Work order >> Would you output, exactly as written, the line with "Configuration options are" and all lines after it to the end of the data below, and no others?

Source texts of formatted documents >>
/---

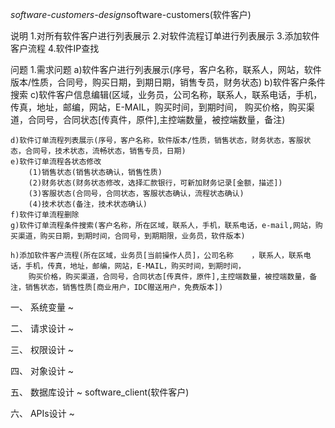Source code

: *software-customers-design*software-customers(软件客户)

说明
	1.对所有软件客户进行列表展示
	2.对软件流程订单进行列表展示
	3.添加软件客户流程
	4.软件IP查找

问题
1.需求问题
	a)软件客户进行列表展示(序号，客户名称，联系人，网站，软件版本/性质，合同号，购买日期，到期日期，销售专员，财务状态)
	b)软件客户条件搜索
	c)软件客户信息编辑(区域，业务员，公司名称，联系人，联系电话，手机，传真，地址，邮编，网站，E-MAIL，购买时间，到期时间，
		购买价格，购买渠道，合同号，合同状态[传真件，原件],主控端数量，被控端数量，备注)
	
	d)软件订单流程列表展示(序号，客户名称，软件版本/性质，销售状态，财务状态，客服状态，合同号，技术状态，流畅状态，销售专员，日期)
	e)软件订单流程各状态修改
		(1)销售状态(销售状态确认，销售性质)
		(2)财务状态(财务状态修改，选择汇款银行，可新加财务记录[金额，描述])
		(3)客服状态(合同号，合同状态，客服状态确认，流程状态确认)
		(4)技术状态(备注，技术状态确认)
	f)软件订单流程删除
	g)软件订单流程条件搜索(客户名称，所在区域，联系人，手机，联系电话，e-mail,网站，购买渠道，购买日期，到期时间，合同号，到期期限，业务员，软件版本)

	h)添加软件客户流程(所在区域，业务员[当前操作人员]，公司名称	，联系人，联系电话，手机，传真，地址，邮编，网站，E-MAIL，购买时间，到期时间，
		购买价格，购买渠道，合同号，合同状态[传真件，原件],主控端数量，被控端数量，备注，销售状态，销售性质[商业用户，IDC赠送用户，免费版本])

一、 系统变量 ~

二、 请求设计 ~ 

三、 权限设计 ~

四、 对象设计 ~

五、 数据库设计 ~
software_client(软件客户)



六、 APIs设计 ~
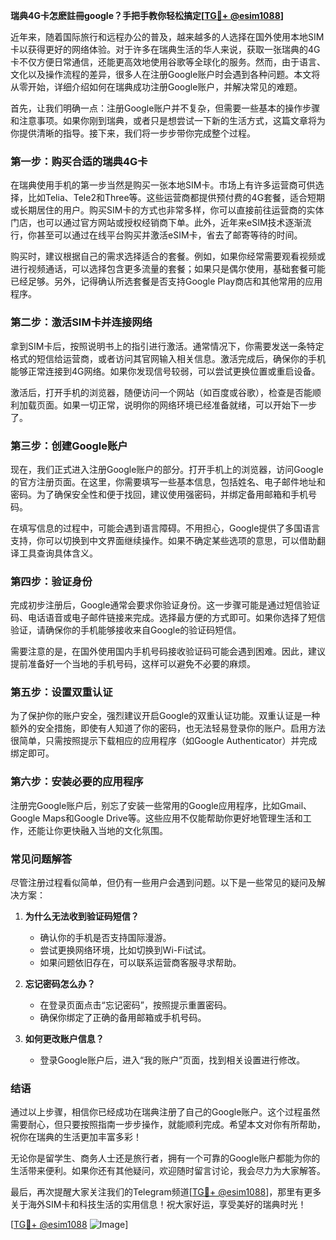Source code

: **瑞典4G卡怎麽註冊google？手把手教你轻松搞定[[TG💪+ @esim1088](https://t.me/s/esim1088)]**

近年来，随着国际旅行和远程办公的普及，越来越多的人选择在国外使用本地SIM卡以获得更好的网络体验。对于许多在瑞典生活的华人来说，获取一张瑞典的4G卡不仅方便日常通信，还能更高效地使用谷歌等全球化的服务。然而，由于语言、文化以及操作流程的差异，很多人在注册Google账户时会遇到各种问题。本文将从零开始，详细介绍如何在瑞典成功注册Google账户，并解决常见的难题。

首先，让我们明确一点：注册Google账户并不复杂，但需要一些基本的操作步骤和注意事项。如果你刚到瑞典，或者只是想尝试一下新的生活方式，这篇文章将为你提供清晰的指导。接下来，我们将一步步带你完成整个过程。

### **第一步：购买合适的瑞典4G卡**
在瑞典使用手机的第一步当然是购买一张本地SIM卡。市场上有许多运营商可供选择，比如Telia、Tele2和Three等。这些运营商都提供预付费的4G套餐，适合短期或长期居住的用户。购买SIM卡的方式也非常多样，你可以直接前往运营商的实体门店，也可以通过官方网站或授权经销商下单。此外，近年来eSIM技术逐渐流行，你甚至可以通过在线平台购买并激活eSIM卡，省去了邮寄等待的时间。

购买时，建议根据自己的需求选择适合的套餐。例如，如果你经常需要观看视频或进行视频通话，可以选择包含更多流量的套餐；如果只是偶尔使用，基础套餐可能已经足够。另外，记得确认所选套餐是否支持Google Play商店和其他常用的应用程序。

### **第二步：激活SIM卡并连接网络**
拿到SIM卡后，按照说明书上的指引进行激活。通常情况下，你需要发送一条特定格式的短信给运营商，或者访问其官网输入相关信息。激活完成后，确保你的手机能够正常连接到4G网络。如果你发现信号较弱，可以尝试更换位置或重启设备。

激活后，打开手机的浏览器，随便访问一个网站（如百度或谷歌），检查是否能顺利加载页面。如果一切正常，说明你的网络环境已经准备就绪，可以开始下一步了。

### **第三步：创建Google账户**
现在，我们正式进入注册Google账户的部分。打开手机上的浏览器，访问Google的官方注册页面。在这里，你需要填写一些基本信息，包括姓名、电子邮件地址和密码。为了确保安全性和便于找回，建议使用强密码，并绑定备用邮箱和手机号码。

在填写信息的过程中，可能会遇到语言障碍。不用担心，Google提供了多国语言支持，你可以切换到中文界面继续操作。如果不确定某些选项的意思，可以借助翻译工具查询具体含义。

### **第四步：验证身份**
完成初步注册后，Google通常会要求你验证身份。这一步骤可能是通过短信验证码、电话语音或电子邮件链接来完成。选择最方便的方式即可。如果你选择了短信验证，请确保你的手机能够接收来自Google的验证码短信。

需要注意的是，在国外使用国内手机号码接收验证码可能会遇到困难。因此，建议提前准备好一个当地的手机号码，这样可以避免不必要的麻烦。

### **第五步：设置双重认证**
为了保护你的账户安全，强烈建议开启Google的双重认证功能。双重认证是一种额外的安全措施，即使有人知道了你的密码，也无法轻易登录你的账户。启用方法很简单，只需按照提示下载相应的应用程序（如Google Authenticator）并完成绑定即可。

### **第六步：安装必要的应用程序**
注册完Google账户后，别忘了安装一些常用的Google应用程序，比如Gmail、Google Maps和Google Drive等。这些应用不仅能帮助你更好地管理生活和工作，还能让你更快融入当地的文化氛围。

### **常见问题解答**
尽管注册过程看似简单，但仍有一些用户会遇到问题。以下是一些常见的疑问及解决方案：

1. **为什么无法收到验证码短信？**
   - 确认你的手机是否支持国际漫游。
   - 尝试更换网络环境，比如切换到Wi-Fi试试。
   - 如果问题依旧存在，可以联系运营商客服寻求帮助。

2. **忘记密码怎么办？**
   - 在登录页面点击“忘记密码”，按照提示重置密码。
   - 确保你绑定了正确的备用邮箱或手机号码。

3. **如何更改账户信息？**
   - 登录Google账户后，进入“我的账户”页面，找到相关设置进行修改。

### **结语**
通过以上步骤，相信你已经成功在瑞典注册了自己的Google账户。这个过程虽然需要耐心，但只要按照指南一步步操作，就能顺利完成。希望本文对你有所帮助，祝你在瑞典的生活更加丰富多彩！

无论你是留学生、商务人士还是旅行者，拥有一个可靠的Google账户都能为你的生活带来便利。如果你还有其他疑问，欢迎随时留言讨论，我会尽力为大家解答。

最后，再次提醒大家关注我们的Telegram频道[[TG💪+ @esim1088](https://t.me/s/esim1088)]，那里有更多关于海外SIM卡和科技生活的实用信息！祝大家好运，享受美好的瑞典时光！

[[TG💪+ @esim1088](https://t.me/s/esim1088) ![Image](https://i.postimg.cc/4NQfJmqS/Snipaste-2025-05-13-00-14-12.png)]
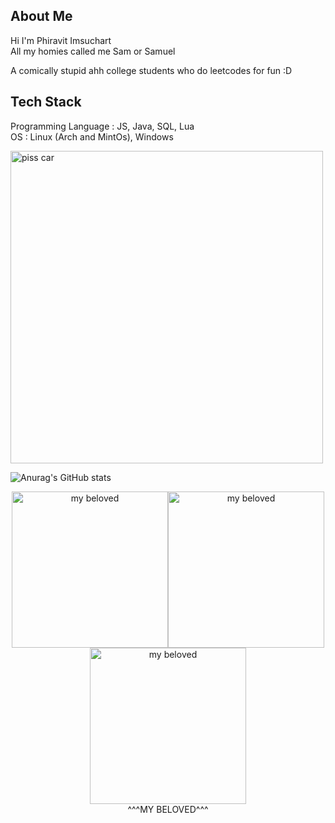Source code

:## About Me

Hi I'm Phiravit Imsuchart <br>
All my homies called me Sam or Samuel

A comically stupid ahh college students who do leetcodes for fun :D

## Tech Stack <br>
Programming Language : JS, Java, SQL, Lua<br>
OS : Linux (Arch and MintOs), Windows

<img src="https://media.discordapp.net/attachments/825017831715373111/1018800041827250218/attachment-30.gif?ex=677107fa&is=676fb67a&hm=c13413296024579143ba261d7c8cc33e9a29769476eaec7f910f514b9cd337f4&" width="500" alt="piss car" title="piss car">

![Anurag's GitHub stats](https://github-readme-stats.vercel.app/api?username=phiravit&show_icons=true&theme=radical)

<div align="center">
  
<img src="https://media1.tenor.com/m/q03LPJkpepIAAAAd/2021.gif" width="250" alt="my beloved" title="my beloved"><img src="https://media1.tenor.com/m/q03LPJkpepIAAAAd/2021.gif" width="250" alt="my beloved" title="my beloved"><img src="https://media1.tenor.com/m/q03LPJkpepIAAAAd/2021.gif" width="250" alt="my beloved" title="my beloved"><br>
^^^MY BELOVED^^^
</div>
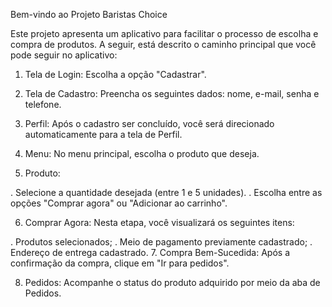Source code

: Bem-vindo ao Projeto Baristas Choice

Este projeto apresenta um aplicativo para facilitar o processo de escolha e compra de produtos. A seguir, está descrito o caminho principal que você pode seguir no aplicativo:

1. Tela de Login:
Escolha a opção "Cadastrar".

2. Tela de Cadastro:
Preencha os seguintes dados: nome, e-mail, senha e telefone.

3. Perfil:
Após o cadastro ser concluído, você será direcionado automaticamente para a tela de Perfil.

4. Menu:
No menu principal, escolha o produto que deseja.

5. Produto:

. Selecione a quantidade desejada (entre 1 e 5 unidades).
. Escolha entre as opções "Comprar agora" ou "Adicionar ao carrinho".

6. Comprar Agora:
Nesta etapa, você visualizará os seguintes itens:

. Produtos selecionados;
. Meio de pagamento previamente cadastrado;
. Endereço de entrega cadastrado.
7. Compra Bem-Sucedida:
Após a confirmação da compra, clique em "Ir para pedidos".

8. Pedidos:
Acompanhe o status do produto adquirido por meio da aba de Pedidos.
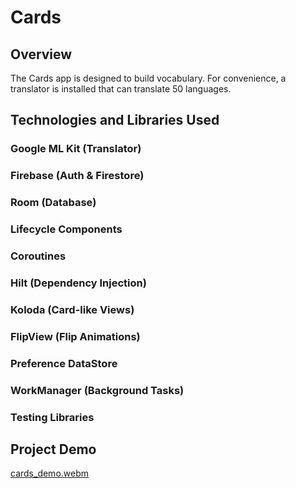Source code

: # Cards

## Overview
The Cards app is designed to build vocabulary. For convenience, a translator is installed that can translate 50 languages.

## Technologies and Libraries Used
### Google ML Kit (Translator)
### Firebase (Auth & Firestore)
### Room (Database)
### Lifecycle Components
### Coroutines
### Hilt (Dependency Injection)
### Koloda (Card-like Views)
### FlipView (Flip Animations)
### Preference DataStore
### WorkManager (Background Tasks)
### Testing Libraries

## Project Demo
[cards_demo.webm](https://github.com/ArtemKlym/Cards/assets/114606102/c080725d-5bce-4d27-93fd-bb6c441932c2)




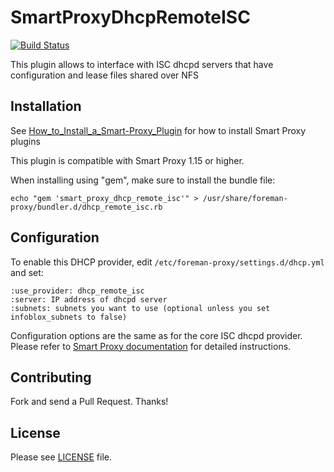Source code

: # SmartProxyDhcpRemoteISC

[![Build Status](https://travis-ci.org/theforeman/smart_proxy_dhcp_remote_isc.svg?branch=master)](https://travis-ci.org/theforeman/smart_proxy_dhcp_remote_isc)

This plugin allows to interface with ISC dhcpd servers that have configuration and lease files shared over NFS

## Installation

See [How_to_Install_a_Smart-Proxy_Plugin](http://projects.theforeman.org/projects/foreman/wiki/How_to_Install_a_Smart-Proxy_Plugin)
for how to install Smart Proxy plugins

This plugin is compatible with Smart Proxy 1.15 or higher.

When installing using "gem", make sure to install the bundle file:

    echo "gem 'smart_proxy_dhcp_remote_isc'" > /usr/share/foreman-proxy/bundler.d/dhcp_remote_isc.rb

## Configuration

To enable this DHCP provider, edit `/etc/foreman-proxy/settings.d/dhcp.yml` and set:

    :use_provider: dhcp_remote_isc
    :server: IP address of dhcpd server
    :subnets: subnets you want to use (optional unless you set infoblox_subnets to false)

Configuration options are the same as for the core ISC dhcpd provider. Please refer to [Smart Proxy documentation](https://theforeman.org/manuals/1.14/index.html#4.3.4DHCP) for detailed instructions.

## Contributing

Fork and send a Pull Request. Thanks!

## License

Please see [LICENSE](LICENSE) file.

\---

Solution below >>
Configuration options are the same as for the core ISC dhcpd provider. Please refer to [Smart Proxy documentation](https://theforeman.org/manuals/1.14/index.html#4.3.4DHCP) for detailed instructions.

## Contributing

Fork and send a Pull Request. Thanks!

## License

Please see [LICENSE](LICENSE) file.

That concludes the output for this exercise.